» Activity: Reproduce every line of the listing exactly.

» Input material:

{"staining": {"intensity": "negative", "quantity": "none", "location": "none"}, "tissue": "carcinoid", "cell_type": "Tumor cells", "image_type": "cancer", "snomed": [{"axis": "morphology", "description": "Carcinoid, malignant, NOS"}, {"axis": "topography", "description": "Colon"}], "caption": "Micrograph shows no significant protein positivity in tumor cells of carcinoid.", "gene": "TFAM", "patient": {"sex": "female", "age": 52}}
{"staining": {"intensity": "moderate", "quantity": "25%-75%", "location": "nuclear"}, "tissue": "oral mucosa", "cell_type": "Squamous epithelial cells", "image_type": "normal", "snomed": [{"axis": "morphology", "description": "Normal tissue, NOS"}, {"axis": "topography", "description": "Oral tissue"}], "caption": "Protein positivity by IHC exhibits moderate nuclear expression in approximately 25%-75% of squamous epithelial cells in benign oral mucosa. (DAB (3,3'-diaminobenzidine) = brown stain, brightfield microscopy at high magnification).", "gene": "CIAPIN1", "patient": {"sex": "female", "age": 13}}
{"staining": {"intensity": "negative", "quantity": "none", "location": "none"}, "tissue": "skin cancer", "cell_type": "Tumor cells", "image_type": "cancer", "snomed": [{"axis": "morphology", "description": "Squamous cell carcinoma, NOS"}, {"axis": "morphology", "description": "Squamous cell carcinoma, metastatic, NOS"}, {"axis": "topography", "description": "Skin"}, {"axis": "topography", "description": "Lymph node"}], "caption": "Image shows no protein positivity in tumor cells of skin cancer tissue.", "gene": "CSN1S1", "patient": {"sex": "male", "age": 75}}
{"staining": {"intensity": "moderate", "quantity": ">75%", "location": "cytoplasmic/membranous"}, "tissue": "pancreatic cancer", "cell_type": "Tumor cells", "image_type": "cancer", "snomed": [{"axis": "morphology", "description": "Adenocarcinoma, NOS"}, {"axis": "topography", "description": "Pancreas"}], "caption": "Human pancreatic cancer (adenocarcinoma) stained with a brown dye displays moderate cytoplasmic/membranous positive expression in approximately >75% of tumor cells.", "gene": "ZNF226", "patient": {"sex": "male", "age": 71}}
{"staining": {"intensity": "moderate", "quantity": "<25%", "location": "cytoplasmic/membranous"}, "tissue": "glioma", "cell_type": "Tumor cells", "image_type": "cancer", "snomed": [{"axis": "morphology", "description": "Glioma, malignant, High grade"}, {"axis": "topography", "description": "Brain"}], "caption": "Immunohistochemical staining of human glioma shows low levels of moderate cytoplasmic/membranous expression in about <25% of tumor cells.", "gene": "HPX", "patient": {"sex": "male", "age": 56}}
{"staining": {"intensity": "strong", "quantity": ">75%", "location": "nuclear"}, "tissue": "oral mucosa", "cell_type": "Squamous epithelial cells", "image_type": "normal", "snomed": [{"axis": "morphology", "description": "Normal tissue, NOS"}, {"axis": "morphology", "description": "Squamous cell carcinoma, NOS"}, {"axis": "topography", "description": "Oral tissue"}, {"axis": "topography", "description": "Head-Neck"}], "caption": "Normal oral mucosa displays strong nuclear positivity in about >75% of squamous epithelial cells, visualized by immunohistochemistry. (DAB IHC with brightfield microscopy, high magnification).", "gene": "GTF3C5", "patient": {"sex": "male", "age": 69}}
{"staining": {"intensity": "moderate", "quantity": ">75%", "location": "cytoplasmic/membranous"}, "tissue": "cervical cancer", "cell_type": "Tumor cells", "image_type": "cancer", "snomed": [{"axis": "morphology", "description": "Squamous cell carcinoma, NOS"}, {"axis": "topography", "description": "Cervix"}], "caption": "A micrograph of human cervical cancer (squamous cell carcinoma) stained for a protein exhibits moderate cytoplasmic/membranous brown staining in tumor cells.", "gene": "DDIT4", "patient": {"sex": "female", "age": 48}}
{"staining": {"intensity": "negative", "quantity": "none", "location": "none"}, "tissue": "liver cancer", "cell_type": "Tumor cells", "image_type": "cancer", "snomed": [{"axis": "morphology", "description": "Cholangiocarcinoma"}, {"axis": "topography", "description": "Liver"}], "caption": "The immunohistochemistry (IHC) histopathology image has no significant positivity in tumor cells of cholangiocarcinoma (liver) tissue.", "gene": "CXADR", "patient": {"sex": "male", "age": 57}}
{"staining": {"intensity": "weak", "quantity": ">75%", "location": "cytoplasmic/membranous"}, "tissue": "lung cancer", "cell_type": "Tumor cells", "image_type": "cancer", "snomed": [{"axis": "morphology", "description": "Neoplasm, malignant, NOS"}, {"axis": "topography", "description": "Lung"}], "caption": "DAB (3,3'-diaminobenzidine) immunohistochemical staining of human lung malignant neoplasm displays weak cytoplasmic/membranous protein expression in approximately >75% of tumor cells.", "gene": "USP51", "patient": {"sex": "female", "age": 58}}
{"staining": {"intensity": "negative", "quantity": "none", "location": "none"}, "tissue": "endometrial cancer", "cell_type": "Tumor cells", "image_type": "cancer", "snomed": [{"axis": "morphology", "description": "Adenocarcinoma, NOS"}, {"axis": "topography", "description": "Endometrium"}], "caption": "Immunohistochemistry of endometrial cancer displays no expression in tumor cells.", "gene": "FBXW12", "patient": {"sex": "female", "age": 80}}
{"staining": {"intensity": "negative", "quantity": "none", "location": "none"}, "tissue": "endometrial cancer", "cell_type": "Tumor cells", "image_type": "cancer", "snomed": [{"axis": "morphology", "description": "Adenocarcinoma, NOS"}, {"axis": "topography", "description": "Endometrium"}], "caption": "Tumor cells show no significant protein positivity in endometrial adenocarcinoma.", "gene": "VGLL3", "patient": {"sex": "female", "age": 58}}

» Result of this exercise:
{"staining": {"intensity": "negative", "quantity": "none", "location": "none"}, "tissue": "carcinoid", "cell_type": "Tumor cells", "image_type": "cancer", "snomed": [{"axis": "morphology", "description": "Carcinoid, malignant, NOS"}, {"axis": "topography", "description": "Colon"}], "caption": "Micrograph shows no significant protein positivity in tumor cells of carcinoid.", "gene": "TFAM", "patient": {"sex": "female", "age": 52}}
{"staining": {"intensity": "moderate", "quantity": "25%-75%", "location": "nuclear"}, "tissue": "oral mucosa", "cell_type": "Squamous epithelial cells", "image_type": "normal", "snomed": [{"axis": "morphology", "description": "Normal tissue, NOS"}, {"axis": "topography", "description": "Oral tissue"}], "caption": "Protein positivity by IHC exhibits moderate nuclear expression in approximately 25%-75% of squamous epithelial cells in benign oral mucosa. (DAB (3,3'-diaminobenzidine) = brown stain, brightfield microscopy at high magnification).", "gene": "CIAPIN1", "patient": {"sex": "female", "age": 13}}
{"staining": {"intensity": "negative", "quantity": "none", "location": "none"}, "tissue": "skin cancer", "cell_type": "Tumor cells", "image_type": "cancer", "snomed": [{"axis": "morphology", "description": "Squamous cell carcinoma, NOS"}, {"axis": "morphology", "description": "Squamous cell carcinoma, metastatic, NOS"}, {"axis": "topography", "description": "Skin"}, {"axis": "topography", "description": "Lymph node"}], "caption": "Image shows no protein positivity in tumor cells of skin cancer tissue.", "gene": "CSN1S1", "patient": {"sex": "male", "age": 75}}
{"staining": {"intensity": "moderate", "quantity": ">75%", "location": "cytoplasmic/membranous"}, "tissue": "pancreatic cancer", "cell_type": "Tumor cells", "image_type": "cancer", "snomed": [{"axis": "morphology", "description": "Adenocarcinoma, NOS"}, {"axis": "topography", "description": "Pancreas"}], "caption": "Human pancreatic cancer (adenocarcinoma) stained with a brown dye displays moderate cytoplasmic/membranous positive expression in approximately >75% of tumor cells.", "gene": "ZNF226", "patient": {"sex": "male", "age": 71}}
{"staining": {"intensity": "moderate", "quantity": "<25%", "location": "cytoplasmic/membranous"}, "tissue": "glioma", "cell_type": "Tumor cells", "image_type": "cancer", "snomed": [{"axis": "morphology", "description": "Glioma, malignant, High grade"}, {"axis": "topography", "description": "Brain"}], "caption": "Immunohistochemical staining of human glioma shows low levels of moderate cytoplasmic/membranous expression in about <25% of tumor cells.", "gene": "HPX", "patient": {"sex": "male", "age": 56}}
{"staining": {"intensity": "strong", "quantity": ">75%", "location": "nuclear"}, "tissue": "oral mucosa", "cell_type": "Squamous epithelial cells", "image_type": "normal", "snomed": [{"axis": "morphology", "description": "Normal tissue, NOS"}, {"axis": "morphology", "description": "Squamous cell carcinoma, NOS"}, {"axis": "topography", "description": "Oral tissue"}, {"axis": "topography", "description": "Head-Neck"}], "caption": "Normal oral mucosa displays strong nuclear positivity in about >75% of squamous epithelial cells, visualized by immunohistochemistry. (DAB IHC with brightfield microscopy, high magnification).", "gene": "GTF3C5", "patient": {"sex": "male", "age": 69}}
{"staining": {"intensity": "moderate", "quantity": ">75%", "location": "cytoplasmic/membranous"}, "tissue": "cervical cancer", "cell_type": "Tumor cells", "image_type": "cancer", "snomed": [{"axis": "morphology", "description": "Squamous cell carcinoma, NOS"}, {"axis": "topography", "description": "Cervix"}], "caption": "A micrograph of human cervical cancer (squamous cell carcinoma) stained for a protein exhibits moderate cytoplasmic/membranous brown staining in tumor cells.", "gene": "DDIT4", "patient": {"sex": "female", "age": 48}}
{"staining": {"intensity": "negative", "quantity": "none", "location": "none"}, "tissue": "liver cancer", "cell_type": "Tumor cells", "image_type": "cancer", "snomed": [{"axis": "morphology", "description": "Cholangiocarcinoma"}, {"axis": "topography", "description": "Liver"}], "caption": "The immunohistochemistry (IHC) histopathology image has no significant positivity in tumor cells of cholangiocarcinoma (liver) tissue.", "gene": "CXADR", "patient": {"sex": "male", "age": 57}}
{"staining": {"intensity": "weak", "quantity": ">75%", "location": "cytoplasmic/membranous"}, "tissue": "lung cancer", "cell_type": "Tumor cells", "image_type": "cancer", "snomed": [{"axis": "morphology", "description": "Neoplasm, malignant, NOS"}, {"axis": "topography", "description": "Lung"}], "caption": "DAB (3,3'-diaminobenzidine) immunohistochemical staining of human lung malignant neoplasm displays weak cytoplasmic/membranous protein expression in approximately >75% of tumor cells.", "gene": "USP51", "patient": {"sex": "female", "age": 58}}
{"staining": {"intensity": "negative", "quantity": "none", "location": "none"}, "tissue": "endometrial cancer", "cell_type": "Tumor cells", "image_type": "cancer", "snomed": [{"axis": "morphology", "description": "Adenocarcinoma, NOS"}, {"axis": "topography", "description": "Endometrium"}], "caption": "Immunohistochemistry of endometrial cancer displays no expression in tumor cells.", "gene": "FBXW12", "patient": {"sex": "female", "age": 80}}
{"staining": {"intensity": "negative", "quantity": "none", "location": "none"}, "tissue": "endometrial cancer", "cell_type": "Tumor cells", "image_type": "cancer", "snomed": [{"axis": "morphology", "description": "Adenocarcinoma, NOS"}, {"axis": "topography", "description": "Endometrium"}], "caption": "Tumor cells show no significant protein positivity in endometrial adenocarcinoma.", "gene": "VGLL3", "patient": {"sex": "female", "age": 58}}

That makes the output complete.